TEMPO.CO, Jakarta - Kementerian Perhubungan memperketat pengawasan terhadap sistem catatan muatan atau manifes kapal. Meski ditujukan untuk semua jenis pelayaran, Direktur Kesatuan Penjagaan Laut dan Pantai (KPLP) Kementerian Perhubungan, Ahmad, mengatakan angkutan penyeberangan menjadi sorotan menyusul rentetan kecelakaan moda tersebut di berbagai wilayah.
“Embarkasi dan debarkasi penumpang harus diawasi untuk memastikan jumlah penumpang tidak melebihi kapasitas yang diizinkan,” ucap dia kepada Tempo, Kamis 29 Agustus 2019.
Selasa lalu, Kementerian Perhubungan menerbitkan instruksi melalui telegram ke seluruh kantor kesyahbandaran dan otoritas pelabuhan (KSOP), termasuk pejabat unit pelaksana pelabuhan, untuk memperketat penerbitan surat persetujuan berlayar (SPB). Pengawasan mencakup bongkar-muat barang berbahaya dan barang khusus, termasuk aktivitas pengelasan dan penimbunan (bunkering).

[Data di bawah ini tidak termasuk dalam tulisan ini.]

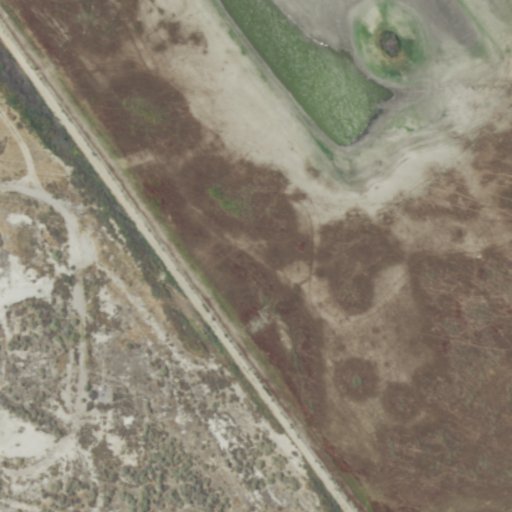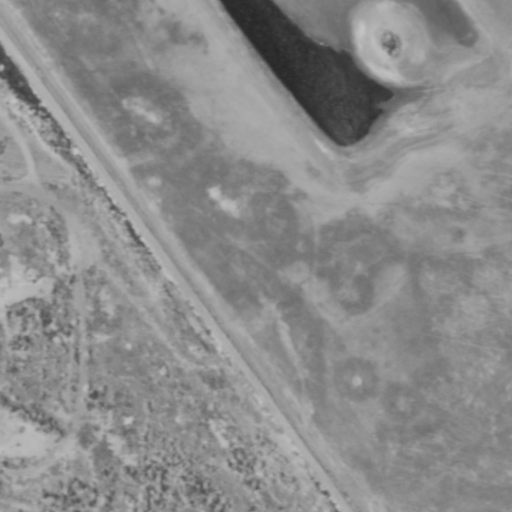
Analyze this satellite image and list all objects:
road: (179, 267)
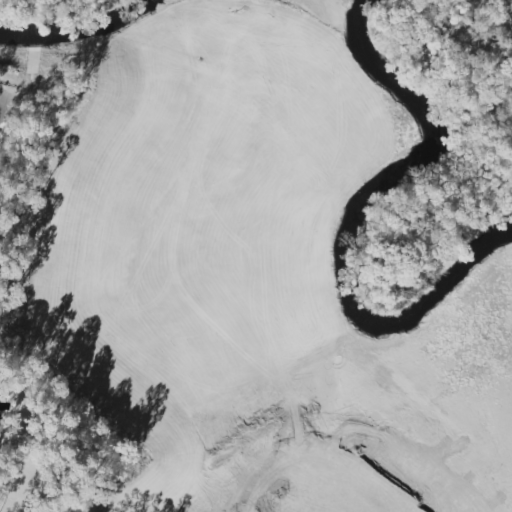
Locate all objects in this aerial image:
building: (511, 4)
building: (511, 4)
river: (400, 88)
park: (232, 279)
road: (332, 479)
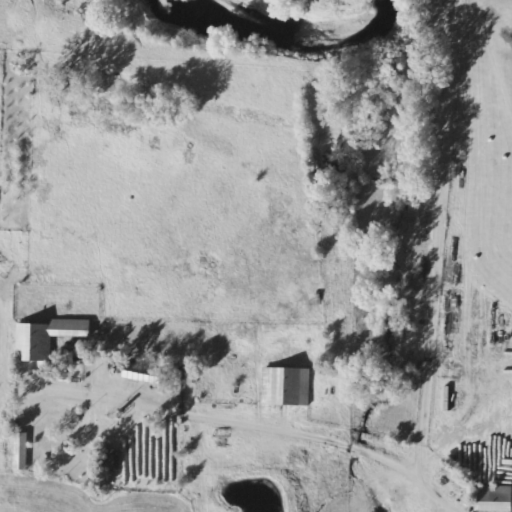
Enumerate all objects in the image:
river: (285, 36)
building: (44, 338)
building: (133, 373)
building: (284, 387)
road: (235, 425)
building: (19, 452)
building: (137, 461)
building: (493, 498)
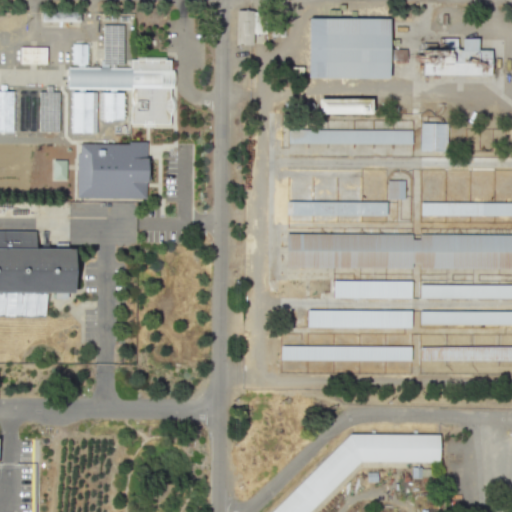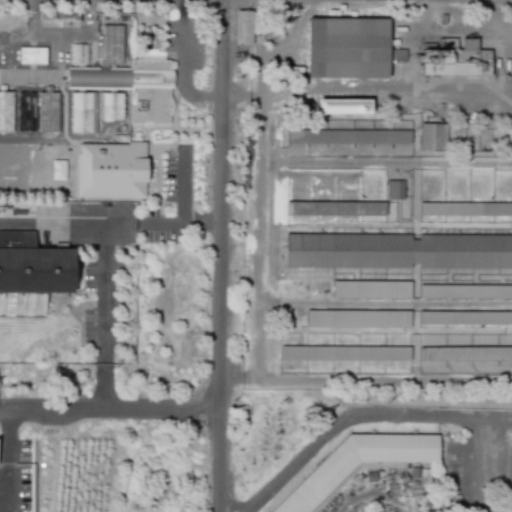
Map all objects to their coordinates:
building: (59, 16)
building: (62, 17)
building: (243, 26)
building: (115, 44)
building: (346, 47)
building: (347, 48)
building: (82, 52)
building: (79, 53)
building: (7, 54)
building: (32, 54)
building: (397, 54)
building: (35, 55)
building: (454, 58)
road: (182, 63)
street lamp: (192, 71)
building: (100, 78)
building: (128, 79)
road: (385, 90)
building: (151, 93)
building: (115, 104)
building: (110, 105)
building: (343, 105)
street lamp: (199, 106)
building: (6, 110)
building: (7, 110)
building: (51, 110)
building: (80, 111)
building: (84, 111)
building: (348, 136)
building: (431, 136)
street lamp: (173, 148)
road: (507, 166)
building: (58, 169)
building: (113, 169)
building: (110, 170)
street lamp: (194, 176)
road: (183, 185)
building: (394, 189)
building: (334, 208)
building: (464, 208)
road: (179, 222)
building: (398, 250)
road: (218, 255)
road: (102, 266)
building: (30, 270)
road: (259, 270)
building: (30, 273)
building: (370, 288)
building: (465, 290)
parking lot: (105, 301)
road: (385, 303)
building: (465, 316)
building: (357, 318)
building: (344, 352)
building: (465, 352)
road: (108, 410)
road: (356, 414)
road: (7, 449)
airport: (364, 461)
building: (355, 463)
building: (355, 463)
road: (467, 464)
parking lot: (481, 470)
road: (3, 489)
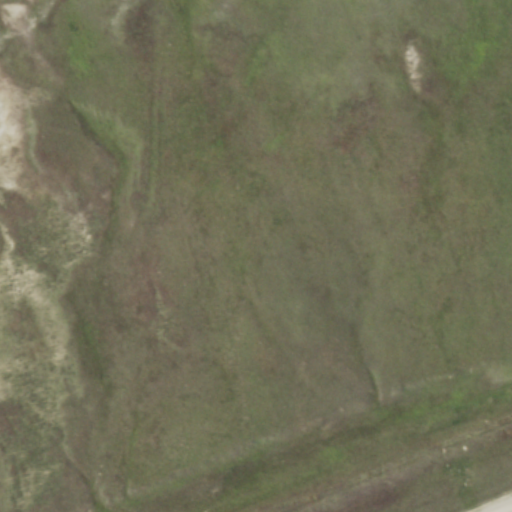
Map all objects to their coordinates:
railway: (383, 460)
road: (510, 511)
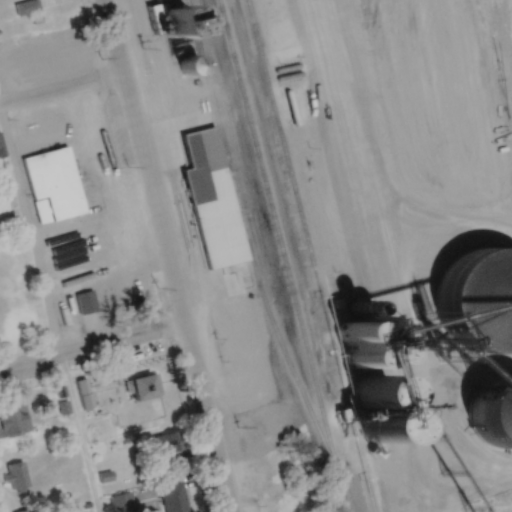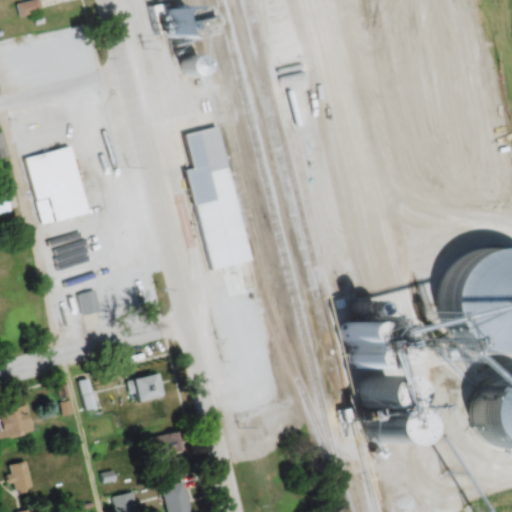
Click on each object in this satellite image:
building: (152, 1)
building: (25, 7)
building: (175, 25)
building: (77, 38)
road: (61, 87)
building: (0, 146)
building: (50, 183)
building: (52, 184)
building: (210, 199)
building: (2, 203)
railway: (250, 253)
road: (164, 255)
railway: (309, 255)
railway: (281, 256)
building: (485, 281)
building: (107, 296)
road: (48, 316)
road: (91, 353)
building: (142, 387)
building: (83, 393)
building: (12, 421)
building: (162, 441)
building: (15, 477)
building: (173, 497)
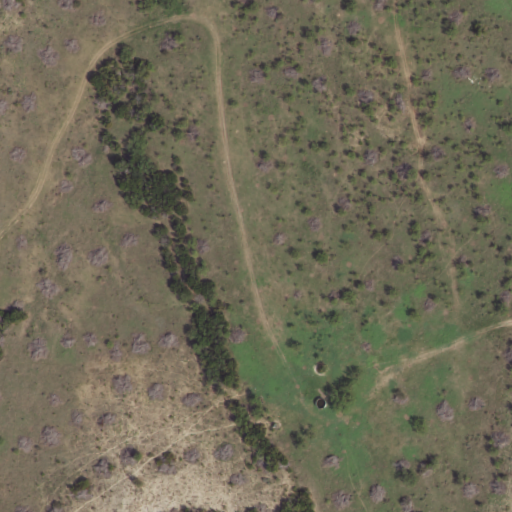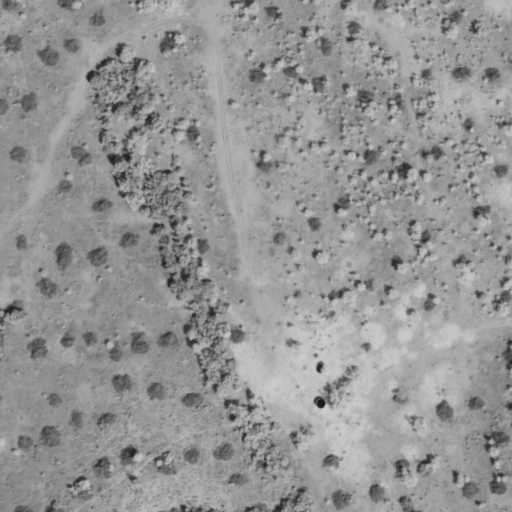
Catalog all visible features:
road: (256, 392)
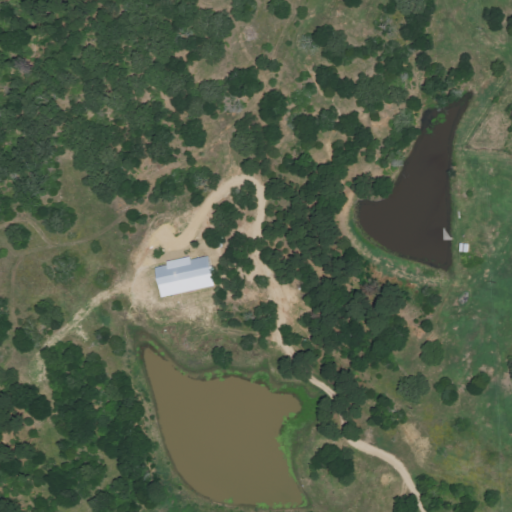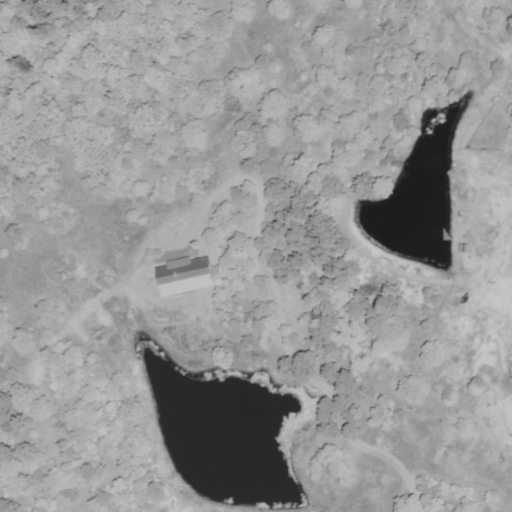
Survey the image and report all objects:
building: (191, 277)
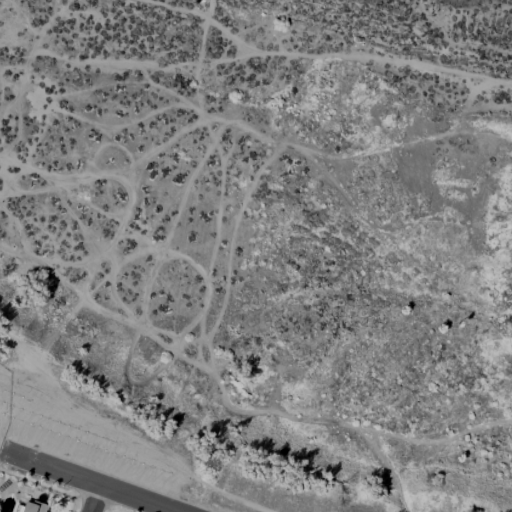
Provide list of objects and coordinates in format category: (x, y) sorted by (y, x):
road: (137, 435)
road: (94, 483)
road: (96, 499)
building: (32, 506)
building: (37, 507)
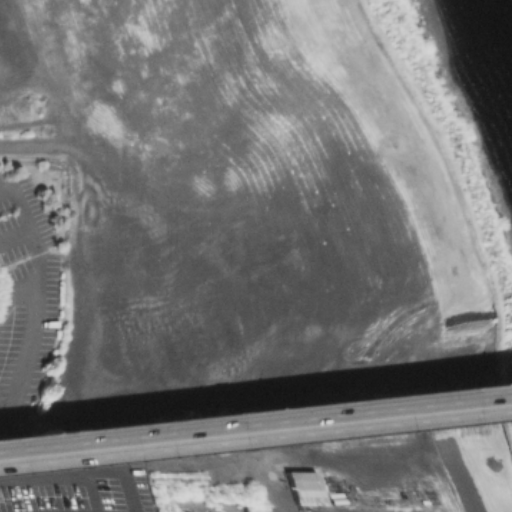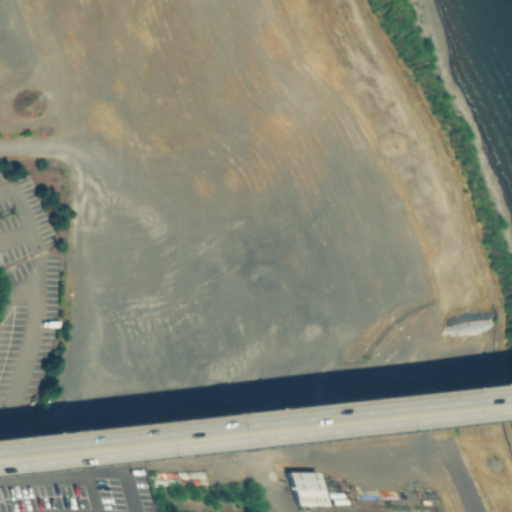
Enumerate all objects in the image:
road: (18, 206)
road: (38, 263)
road: (32, 342)
road: (350, 402)
road: (351, 422)
road: (94, 430)
road: (95, 450)
road: (93, 472)
building: (320, 486)
building: (317, 487)
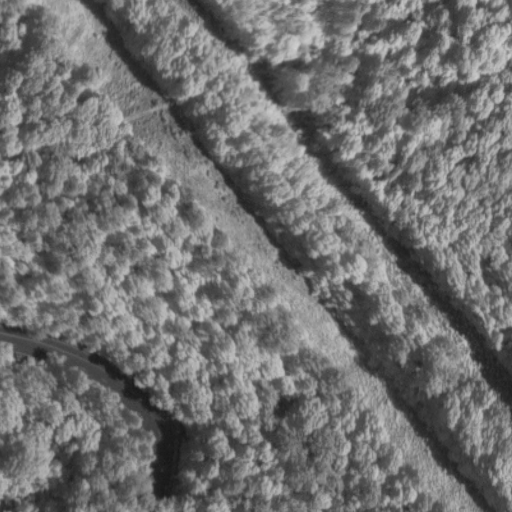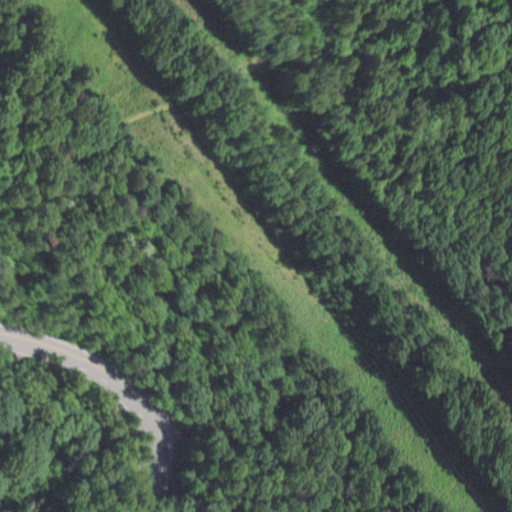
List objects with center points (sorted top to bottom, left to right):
road: (115, 384)
road: (150, 504)
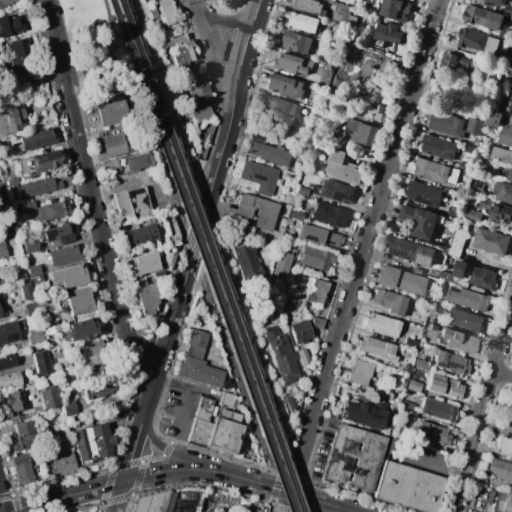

Menurut Ahmad, kontrol manifes diperlukan untuk mencegah berbagai bentuk kecelakaan moda laut, mulai dari tubrukan hingga tenggelam. Kebakaran kapal penyeberangan Santika Nusantara di Perairan Sumenep, Jawa Timur, pada 22 Agustus lalu, menjadi yang paling mengemuka. Berkapasitas 12.968 gross tonnage, kapal itu terbakar saat berlayar dari Surabaya menuju Balikpapan.
Investigator Komite Nasional Keselamatan Transportasi (KNKT) yang menangani kasus tersebut, Nico Maris, memastikan kebakaran sudah berhenti. Namun mesinnya masih panas dan terombang-ambing hingga 120–146 mil dari lokasi pertama api muncul.
“Sudah sepekan, tapi belum bisa dimasuki,” kata dia. “Kami menunggu Badan Search and Rescue (SAR) yang masih menyisir area sekitarnya.”
Tim KNKT pun menyelidiki kejanggalan manifes muatan kapal tersebut. Dari data KSOP Tanjung Perak, kapal Santika Nusantara seharusnya hanya membawa 84 unit kendaraan dan 277 orang, sudah termasuk seluruh awak kapal (Koran Tempo edisi Senin, 26 Agustus 2019: “Penyelidikan Kapal Santika Butuh Waktu Sepekan”). Belakangan, Badan SAR mengevakuasi sampai 311 orang.